Potent sedation effects may be the main advantage of dexmedetomidine for endoscopy. The present study results revealed that the RSS was significantly higher in the dexmedetomidine group, while the OOA/S of patients in the dexmedetomidine was also higher compared with that in the midazolam group. Even a maintenance dose of 0.5 µgkg/h dexmedetomidine was able to provide better sedation compared with 0.05 mgkg−1 midazolam. This indicated a superior sedation effect of dexmedetomidine compared with midazolam (40–42). However, despite its outstanding sedation potency, it is also able to maintain awarenesss at the sedative dose (43,44), which may enable the patient to change positions according to orders and make the endoscopy a more smooth procedure (45).

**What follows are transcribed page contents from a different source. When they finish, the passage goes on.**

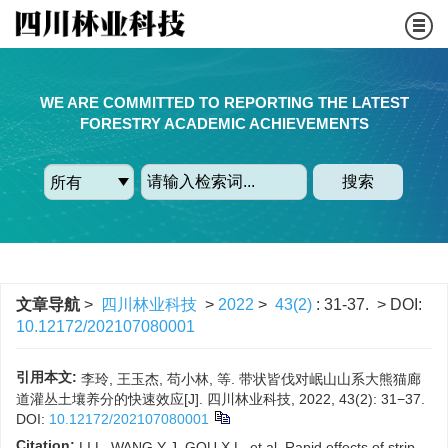
WE ARE COMMITTED TO REPORTING THE LATEST
FORESTRY ACADEMIC ACHIEVEMENTS
搜索
文章导航
>
四川林业科技
>
2022
>
43(2)
: 31-37.
> DOI:
10.12172/202107080001
引用本文:
李玲, 王玉杰, 苟小林, 等. 带状皆伐对岷山山系大熊猫廊
道灌丛土壤养分的快速效应[J]. 四川林业科技, 2022, 43(2): 31−37.
DOI:
10.12172/202107080001
Citation:
LI L, WANG Y J, GOU X L, et al. Rapid effects of strip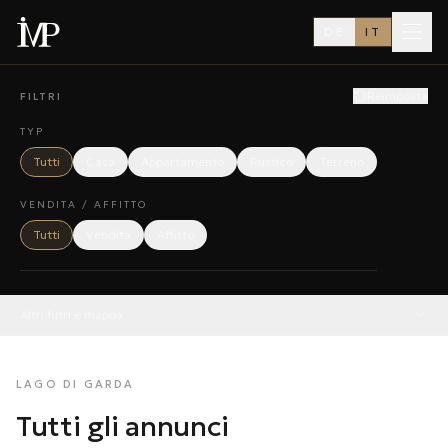
DE
IT
Reimposta
FILTRI
TYP
Tutti
Casa
Appartamento
Rustico
Terreno
VENDITA / AFFITTO
Tutti
Vendita
Affitto
Altri filtri e mappa
LAGO DI GARDA
Tutti gli annunci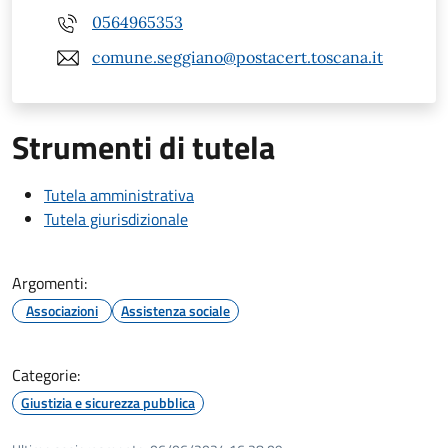
0564965353
comune.seggiano@postacert.toscana.it
Strumenti di tutela
Tutela amministrativa
Tutela giurisdizionale
Argomenti:
Associazioni
Assistenza sociale
Categorie:
Giustizia e sicurezza pubblica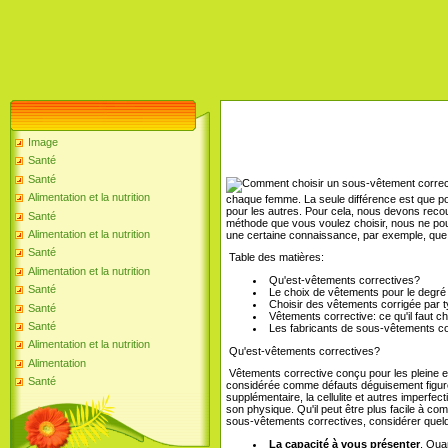
Image
Santé
Santé
Alimentation et la nutrition
chaque femme. La seule différence est que pou
pour les autres. Pour cela, nous devons recour
Santé
méthode que vous voulez choisir, nous ne po
Alimentation et la nutrition
une certaine connaissance, par exemple, que
Santé
Table des matières:
Alimentation et la nutrition
Qu'est-vêtements correctives?
Santé
Le choix de vêtements pour le degré 
Choisir des vêtements corrigée par 
Santé
Vêtements corrective: ce qu'il faut c
Santé
Les fabricants de sous-vêtements co
Alimentation et la nutrition
Qu'est-vêtements correctives?
Alimentation
Vêtements corrective conçu pour les pleine et
Santé
considérée comme défauts déguisement figure
supplémentaire, la cellulite et autres imperfe
son physique. Qu'il peut être plus facile à co
sous-vêtements correctives, considérer quelq
La capacité à vous présenter
. Qua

There was also a significant difference between the dexmedetomidine and midazolam groups in terms of the number of adverse events reported. Major complications, including hypertension, requirement for mandible support and intubation, were mainly observed in the midazolam group (46,47). Therefore, dexmedetomidine may be advantageous with regard to the prognosis and outcome of endoscopy patients.
Several limitations exist in the present meta-analysis. First, two of the included trials were published in Chinese (21,22), and these studies were of relatively poor quality due to unclear concealment of research details. In addition, it was difficult to draw a definitive conclusion regarding whether dexmedetomidine was a better sedative compared with midazolam since no uniform criteria exist to assess the effects of sedatives. Furthermore, a greater number of well-designed trials are required to confirm the aforementioned results.
In conclusion, the present meta-analysis included 9 RCTs reporting sedation during endoscopic procedures, and the results indicated that the sedation effects of dexmedetomidine and midazolam were comparable in patients undergoing endoscopy. Therefore, the present study recommends that both of the medications should be considered for patient sedation during endoscopy.
Acknowledgements
This study was supported by a grant from the National Special grant projects of China (grant no. 201002005).